Institute for Interdisciplinary Information Sciences, Tsinghua University, China.
Pac Symp Biocomput. 2023;28:109-120.
Although protein sequence data is growing at an ever-increasing rate, the protein universe is still sparsely annotated with functional and structural annotations. Computational approaches have become efficient solutions to infer annotations for unlabeled proteins by transferring knowledge from proteins with experimental annotations. Despite the increasing availability of protein structure data and the high coverage of high-quality predicted structures, e.g., by AlphaFold, many existing computational tools still only rely on sequence data to predict structural or functional annotations, including alignment algorithms such as BLAST and several sequence-based deep learning models. Here, we develop PenLight, a general deep learning framework for protein structural and functional annotations. Pen-Light uses a graph neural network (GNN) to integrate 3D protein structure data and protein language model representations. In addition, PenLight applies a contrastive learning strategy to train the GNN for learning protein representations that reflect similarities beyond sequence identity, such as semantic similarities in the function or structure space. We benchmarked PenLight on a structural classification task and a functional annotation task, where PenLight achieved higher prediction accuracy and coverage than state-of-the-art methods.

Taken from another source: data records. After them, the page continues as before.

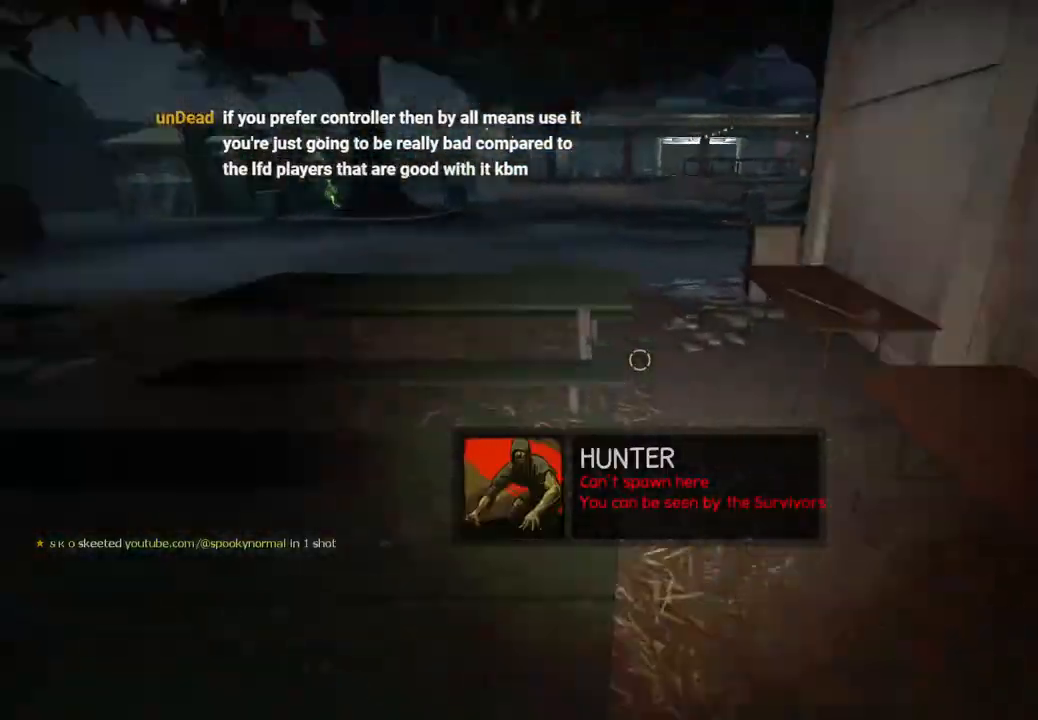
{"keys": ["a", "ctrl"], "events": [[33, "a", "down"], [200, "ctrl", "down"], [300, "w", "up"]]}
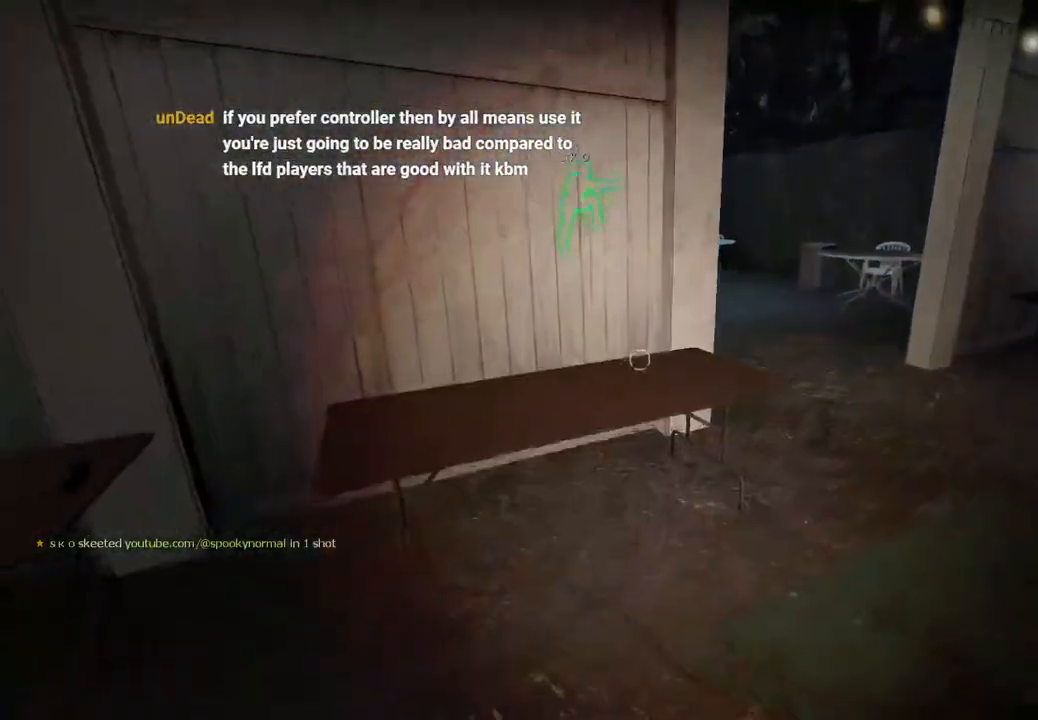
{"keys": ["a", "ctrl"], "events": [[300, "w", "down"], [383, "w", "up"]]}
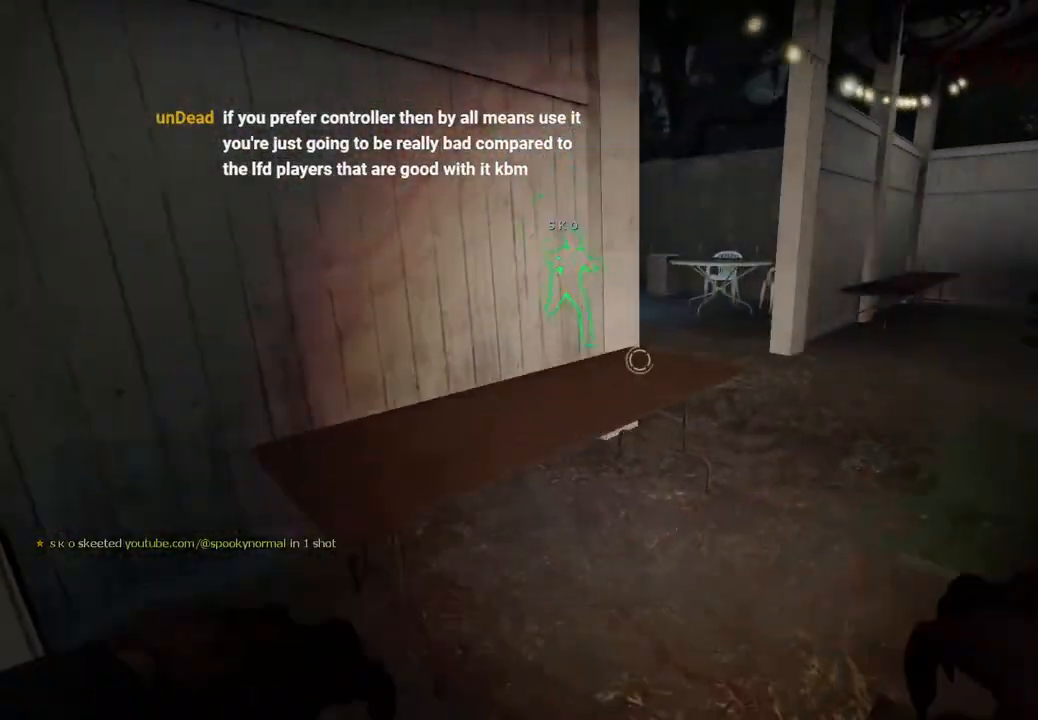
{"keys": ["ctrl", "d", "w"], "events": [[50, "w", "down"], [133, "a", "up"], [400, "d", "down"]]}
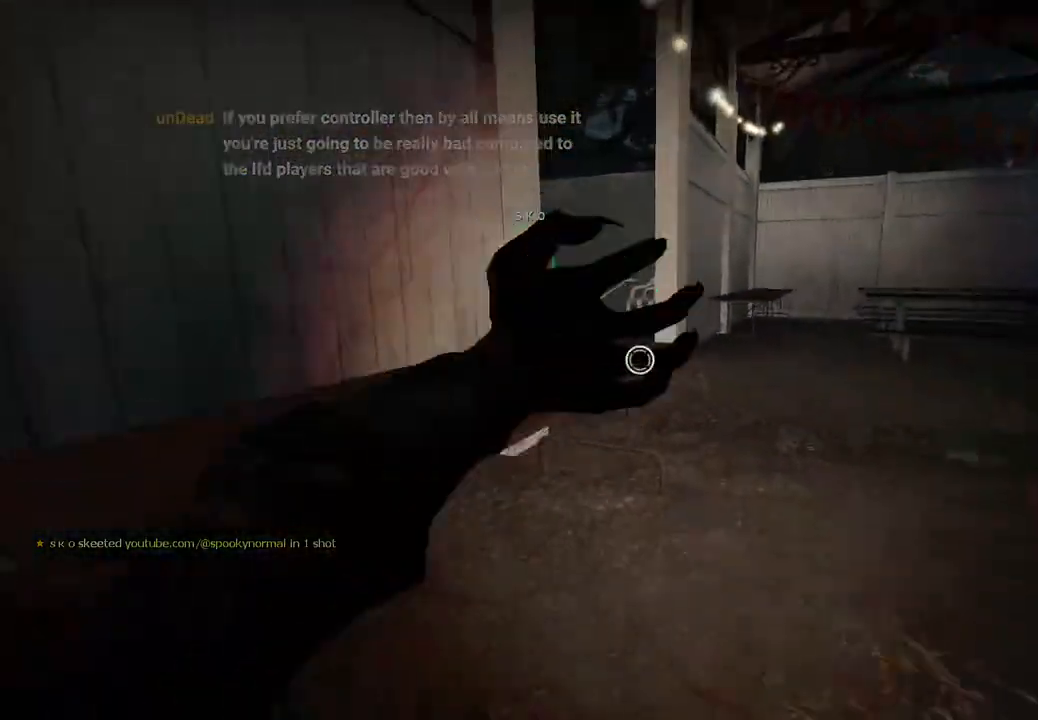
{"keys": ["ctrl"], "events": [[150, "w", "up"], [183, "a", "down"], [183, "d", "up"], [483, "a", "up"]]}
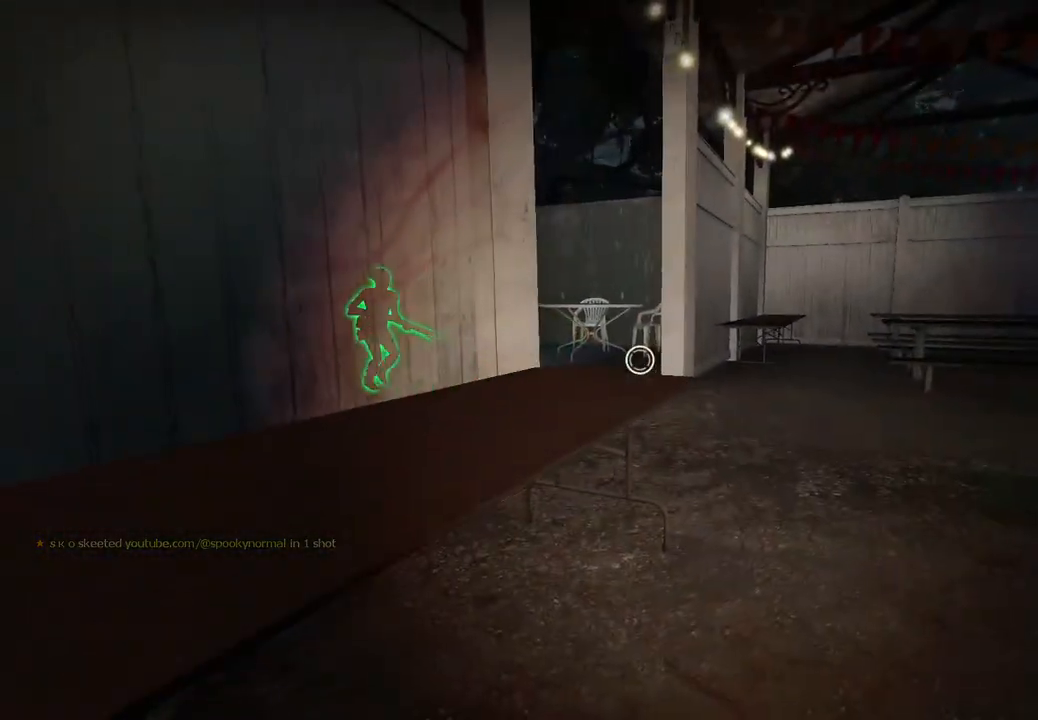
{"keys": ["ctrl", "w"], "events": [[33, "d", "down"], [133, "d", "up"], [150, "a", "down"], [200, "w", "down"], [250, "a", "up"], [283, "d", "down"], [383, "d", "up"]]}
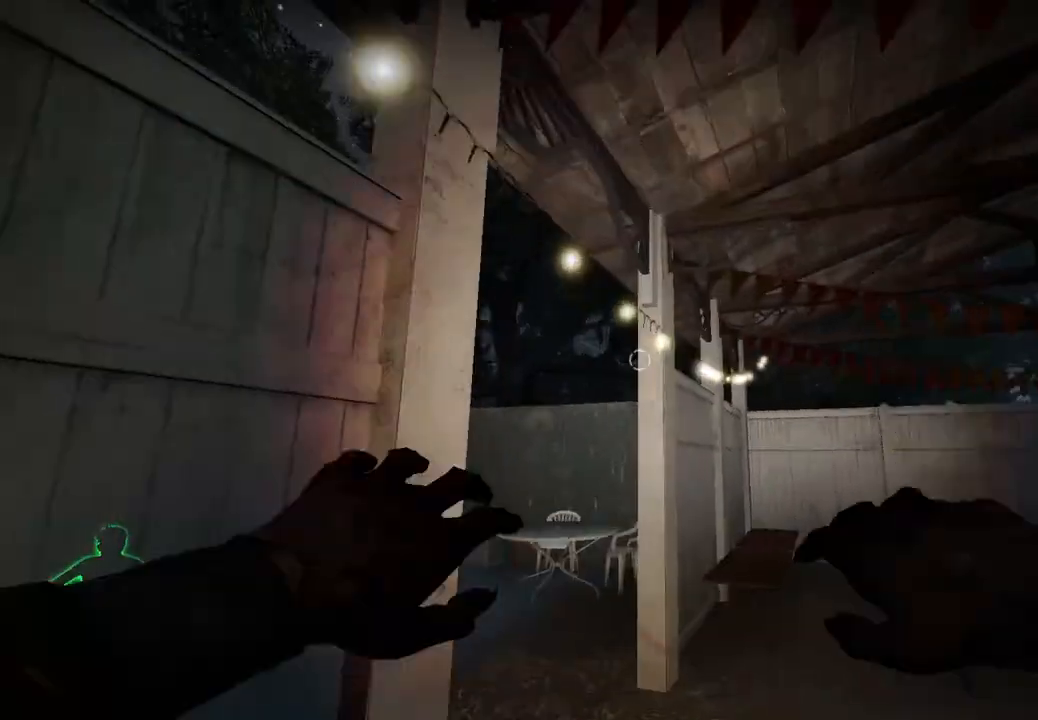
{"keys": ["a", "ctrl"], "events": [[117, "a", "down"], [183, "a", "up"], [200, "w", "up"], [217, "d", "down"], [317, "a", "down"], [317, "d", "up"]]}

尽管蛋白质序列数据的增长速度越来越快,但蛋白质领域的功能和结构注释仍然很少。通过从具有实验注释的蛋白质转移知识,计算方法已成为推断未标记蛋白质注释的有效解决方案。尽管蛋白质结构数据的可用性不断增加,并且高质量预测结构(例如 AlphaFold)的覆盖率很高,但许多现有的计算工具仍然仅依赖序列数据来预测结构或功能注释,包括对齐算法,例如 BLAST 和几个基于序列的深度学习模型。在这里,我们开发了 PenLight,这是一个用于蛋白质结构和功能注释的通用深度学习框架。Pen-Light 使用图神经网络 (GNN) 来整合 3D 蛋白质结构数据和蛋白质语言模型表示。此外,PenLight 应用对比学习策略来训练 GNN,以学习反映超越序列同一性的相似性的蛋白质表示,例如功能或结构空间中的语义相似性。我们在结构分类任务和功能注释任务上对 PenLight 进行了基准测试,PenLight 的预测准确性和覆盖率均高于最先进的方法。